A spur-line of the Toronto and Nipissing Railway built in 1877 ran through Ballantrae from Stouffville to Jackson's Point on Lake Simcoe. In the early twentieth century, Ballantrae's population declined dramatically. Large-scale deforestation and erosion of the thin soil of northern Whitchurch Township created virtual sand deserts. With the passage of the Reforestation Act (1911), the process of reclaiming these areas slowly began. The Vivian Forest, a large conservation area on the edge of Ballantrae, was established in 1924 for this purpose.

==Vivian, Ontario==

Vivian was initially an independent settlement located on the edge of a vast lumber industry centred at Highway 48 and Vivian Sideroad. The hamlet had a post office (southeast corner of Highway 48 and Vivian) and school house. Now downgraded to a community, the abandoned post office remains and school house replaced by Vivian Outdoor Centre.

==Current Development==
Ballantrae experienced 300% growth between 2001 and 2006 to 1,278 people, and 8% growth between 2006 and 2011 with a total population of 1,382 people. In 2011, Ballantrae had 105 children age 17 and under, and has one public school of the same name (Ballantrae Public School) with 259 pupils. The Town of Whitchurch-Stouffville forecasts the population of Ballantrae to decline slightly between 2012 and 2031.

A significant issue facing Ballantrae in the coming years is the federal government's proposed development of an international airport directly south-east of Whitchurch-Stouffville (the Pickering Airport lands); under the current plan, an approach for one of the three landing strips would be directly above the communities of Ballantrae and Musselman's Lake, with planes descending (or ascending) from 535 to 500 metres. The 2004 plan calls for 11.9 million passengers per year (or 32,600 per day) by 2032. A "Needs Assessment Study" was completed by the Greater Toronto Airports Authority for the federal government in May 2010. After a "due diligence review," Transport Canada released the report in July 2011, and on June 11, 2013 announced a decision to proceed. The 2013 announcement was not challenged by the community's municipal leadership.

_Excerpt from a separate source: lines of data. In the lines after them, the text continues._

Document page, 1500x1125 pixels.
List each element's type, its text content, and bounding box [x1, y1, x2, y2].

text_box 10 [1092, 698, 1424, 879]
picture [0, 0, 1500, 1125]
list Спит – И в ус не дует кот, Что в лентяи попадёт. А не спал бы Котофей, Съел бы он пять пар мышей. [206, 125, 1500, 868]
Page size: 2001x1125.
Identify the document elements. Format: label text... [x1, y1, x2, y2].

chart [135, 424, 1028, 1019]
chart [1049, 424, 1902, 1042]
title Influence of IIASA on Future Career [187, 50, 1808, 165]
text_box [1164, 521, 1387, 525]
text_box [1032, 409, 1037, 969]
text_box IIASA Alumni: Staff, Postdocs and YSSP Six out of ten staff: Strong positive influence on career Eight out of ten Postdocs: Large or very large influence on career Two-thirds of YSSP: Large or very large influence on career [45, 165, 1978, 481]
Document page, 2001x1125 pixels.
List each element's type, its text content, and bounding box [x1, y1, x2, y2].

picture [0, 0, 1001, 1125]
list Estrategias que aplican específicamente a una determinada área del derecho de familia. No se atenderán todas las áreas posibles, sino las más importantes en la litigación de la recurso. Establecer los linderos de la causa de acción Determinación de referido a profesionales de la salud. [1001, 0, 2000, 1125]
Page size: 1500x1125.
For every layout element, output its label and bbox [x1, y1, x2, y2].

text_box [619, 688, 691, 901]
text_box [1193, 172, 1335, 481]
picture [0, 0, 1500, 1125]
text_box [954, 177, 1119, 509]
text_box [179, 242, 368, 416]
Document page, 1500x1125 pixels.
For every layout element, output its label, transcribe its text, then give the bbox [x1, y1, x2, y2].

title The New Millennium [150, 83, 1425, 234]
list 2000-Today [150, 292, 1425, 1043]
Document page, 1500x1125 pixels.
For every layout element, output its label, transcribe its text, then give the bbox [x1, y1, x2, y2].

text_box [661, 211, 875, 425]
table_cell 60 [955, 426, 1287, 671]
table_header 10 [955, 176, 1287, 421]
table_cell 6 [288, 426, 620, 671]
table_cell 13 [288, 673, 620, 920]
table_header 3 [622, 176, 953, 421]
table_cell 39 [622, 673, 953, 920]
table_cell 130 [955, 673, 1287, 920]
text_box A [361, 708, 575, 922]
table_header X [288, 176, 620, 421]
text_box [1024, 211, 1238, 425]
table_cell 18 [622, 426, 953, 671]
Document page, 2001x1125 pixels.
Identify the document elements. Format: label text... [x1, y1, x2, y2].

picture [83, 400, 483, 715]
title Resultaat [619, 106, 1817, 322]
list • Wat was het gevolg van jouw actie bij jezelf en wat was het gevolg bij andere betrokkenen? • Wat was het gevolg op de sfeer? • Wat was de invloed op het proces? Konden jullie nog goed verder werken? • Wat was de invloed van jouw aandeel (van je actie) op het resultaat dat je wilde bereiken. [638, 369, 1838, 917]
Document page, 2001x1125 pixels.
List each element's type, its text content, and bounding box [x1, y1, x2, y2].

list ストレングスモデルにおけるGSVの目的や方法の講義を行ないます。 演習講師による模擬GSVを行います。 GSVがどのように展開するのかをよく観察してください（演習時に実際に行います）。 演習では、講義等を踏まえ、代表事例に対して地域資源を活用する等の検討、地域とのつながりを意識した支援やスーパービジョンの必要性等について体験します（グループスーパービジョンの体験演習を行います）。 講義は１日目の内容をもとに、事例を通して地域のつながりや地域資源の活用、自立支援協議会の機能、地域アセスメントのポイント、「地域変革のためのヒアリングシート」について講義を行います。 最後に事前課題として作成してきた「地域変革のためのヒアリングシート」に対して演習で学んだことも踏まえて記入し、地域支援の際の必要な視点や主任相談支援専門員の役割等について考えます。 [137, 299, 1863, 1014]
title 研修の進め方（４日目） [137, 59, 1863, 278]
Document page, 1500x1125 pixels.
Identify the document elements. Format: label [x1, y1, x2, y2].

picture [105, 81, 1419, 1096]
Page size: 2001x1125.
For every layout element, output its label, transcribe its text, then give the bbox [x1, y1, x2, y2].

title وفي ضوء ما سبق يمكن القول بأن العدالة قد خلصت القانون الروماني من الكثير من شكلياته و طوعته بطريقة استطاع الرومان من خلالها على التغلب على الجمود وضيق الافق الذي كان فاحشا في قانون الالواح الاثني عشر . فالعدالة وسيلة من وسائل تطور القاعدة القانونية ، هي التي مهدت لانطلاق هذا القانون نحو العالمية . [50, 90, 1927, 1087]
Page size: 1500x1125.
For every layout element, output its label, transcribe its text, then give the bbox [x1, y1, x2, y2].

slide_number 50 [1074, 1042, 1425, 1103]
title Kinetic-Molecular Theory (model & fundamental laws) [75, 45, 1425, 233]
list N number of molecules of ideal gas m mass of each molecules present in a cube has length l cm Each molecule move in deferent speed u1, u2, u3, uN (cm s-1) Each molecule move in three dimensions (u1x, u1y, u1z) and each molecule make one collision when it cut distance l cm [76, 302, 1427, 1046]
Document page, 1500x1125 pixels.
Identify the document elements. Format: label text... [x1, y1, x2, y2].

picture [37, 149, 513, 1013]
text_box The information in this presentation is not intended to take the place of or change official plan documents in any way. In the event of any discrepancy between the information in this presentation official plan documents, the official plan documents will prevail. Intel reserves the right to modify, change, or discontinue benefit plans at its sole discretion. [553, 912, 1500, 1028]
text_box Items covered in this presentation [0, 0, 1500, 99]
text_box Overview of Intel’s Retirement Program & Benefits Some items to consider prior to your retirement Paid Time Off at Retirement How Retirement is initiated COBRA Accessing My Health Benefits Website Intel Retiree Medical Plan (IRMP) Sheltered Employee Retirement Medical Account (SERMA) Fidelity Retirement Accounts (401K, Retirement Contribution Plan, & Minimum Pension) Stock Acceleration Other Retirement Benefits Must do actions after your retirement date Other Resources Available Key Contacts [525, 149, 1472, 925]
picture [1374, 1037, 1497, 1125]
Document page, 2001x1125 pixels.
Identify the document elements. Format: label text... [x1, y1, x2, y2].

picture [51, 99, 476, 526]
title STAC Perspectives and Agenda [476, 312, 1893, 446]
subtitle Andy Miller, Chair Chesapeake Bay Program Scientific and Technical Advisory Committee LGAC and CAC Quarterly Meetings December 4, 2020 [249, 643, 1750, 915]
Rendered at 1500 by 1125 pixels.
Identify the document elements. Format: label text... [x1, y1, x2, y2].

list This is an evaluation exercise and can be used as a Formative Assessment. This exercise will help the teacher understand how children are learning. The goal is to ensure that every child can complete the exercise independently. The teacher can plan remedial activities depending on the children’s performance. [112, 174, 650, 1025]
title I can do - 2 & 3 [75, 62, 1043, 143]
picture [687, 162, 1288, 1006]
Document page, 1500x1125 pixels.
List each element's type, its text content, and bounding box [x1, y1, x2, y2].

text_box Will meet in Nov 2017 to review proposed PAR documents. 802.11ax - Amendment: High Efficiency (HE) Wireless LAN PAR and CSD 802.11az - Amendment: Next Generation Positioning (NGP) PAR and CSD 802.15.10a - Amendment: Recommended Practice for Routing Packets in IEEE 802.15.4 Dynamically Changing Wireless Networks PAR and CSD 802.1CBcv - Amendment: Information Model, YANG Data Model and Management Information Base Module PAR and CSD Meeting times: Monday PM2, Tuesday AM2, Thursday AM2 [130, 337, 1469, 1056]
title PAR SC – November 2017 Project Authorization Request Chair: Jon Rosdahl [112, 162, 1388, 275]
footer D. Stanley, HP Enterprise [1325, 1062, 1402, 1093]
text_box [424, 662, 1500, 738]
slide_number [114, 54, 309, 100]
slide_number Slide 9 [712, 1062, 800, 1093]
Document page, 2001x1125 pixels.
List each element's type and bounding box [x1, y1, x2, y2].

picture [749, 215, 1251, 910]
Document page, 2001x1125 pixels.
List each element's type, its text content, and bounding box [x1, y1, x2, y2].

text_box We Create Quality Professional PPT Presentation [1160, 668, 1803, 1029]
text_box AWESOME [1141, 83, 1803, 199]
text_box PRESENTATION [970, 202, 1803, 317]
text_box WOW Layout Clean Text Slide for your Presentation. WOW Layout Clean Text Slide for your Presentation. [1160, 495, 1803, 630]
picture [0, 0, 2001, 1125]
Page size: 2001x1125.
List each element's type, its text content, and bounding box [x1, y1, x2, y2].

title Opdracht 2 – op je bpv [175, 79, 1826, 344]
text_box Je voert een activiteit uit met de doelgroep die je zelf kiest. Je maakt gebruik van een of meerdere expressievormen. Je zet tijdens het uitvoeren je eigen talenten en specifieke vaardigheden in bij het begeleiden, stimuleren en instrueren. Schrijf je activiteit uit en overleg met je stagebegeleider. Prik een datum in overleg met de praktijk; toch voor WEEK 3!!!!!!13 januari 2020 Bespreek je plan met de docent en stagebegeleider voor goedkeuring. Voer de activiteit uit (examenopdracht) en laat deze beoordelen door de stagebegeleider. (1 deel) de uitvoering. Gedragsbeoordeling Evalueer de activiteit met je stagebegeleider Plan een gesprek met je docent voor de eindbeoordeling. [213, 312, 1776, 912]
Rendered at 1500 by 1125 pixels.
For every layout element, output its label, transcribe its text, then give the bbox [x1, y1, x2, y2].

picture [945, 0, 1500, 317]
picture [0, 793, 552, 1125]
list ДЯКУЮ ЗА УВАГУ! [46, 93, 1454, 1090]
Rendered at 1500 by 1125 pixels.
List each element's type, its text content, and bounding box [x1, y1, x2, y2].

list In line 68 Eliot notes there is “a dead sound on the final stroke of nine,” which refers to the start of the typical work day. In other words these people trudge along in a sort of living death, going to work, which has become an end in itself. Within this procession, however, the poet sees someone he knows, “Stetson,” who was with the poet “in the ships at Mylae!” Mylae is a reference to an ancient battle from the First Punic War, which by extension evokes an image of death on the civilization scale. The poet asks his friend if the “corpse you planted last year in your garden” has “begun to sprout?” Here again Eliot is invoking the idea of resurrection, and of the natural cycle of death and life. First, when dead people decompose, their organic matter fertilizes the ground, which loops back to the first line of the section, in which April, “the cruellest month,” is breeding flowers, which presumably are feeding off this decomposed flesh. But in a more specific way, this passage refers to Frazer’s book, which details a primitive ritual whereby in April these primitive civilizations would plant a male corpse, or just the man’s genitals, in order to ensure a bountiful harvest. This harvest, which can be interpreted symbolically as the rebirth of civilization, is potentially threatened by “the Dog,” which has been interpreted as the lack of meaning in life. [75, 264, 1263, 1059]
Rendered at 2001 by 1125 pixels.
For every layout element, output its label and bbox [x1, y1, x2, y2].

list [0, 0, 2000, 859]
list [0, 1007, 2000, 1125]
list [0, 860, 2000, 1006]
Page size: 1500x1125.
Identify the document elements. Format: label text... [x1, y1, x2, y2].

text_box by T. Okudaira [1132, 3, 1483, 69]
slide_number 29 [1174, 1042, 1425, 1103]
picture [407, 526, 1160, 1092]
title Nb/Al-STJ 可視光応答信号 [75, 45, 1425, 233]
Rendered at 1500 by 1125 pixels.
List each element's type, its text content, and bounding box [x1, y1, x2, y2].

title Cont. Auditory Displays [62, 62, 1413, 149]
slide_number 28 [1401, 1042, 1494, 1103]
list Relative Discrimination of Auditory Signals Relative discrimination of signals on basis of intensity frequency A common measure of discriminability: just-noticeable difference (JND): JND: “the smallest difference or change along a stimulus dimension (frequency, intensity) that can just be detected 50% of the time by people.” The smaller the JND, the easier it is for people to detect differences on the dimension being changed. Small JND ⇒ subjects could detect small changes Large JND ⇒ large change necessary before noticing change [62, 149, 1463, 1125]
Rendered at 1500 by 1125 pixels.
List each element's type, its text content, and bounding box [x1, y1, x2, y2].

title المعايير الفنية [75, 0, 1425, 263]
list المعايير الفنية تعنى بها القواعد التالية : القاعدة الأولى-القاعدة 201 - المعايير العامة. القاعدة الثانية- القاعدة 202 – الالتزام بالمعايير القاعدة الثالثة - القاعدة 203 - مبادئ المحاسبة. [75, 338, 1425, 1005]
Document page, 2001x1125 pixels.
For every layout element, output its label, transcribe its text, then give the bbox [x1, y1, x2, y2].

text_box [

Residents have expressed concerns about wet basements and frequent operation of their sump pumps. In 1993, the Whitchurch Historical Committee said "Whitchurch-Stouffville residents" should be "vigilant to treat trees and forests with respect.... In the 1990s care must be taken so that urbanization and concrete road-building do not repeat the destruction to our forest heritage."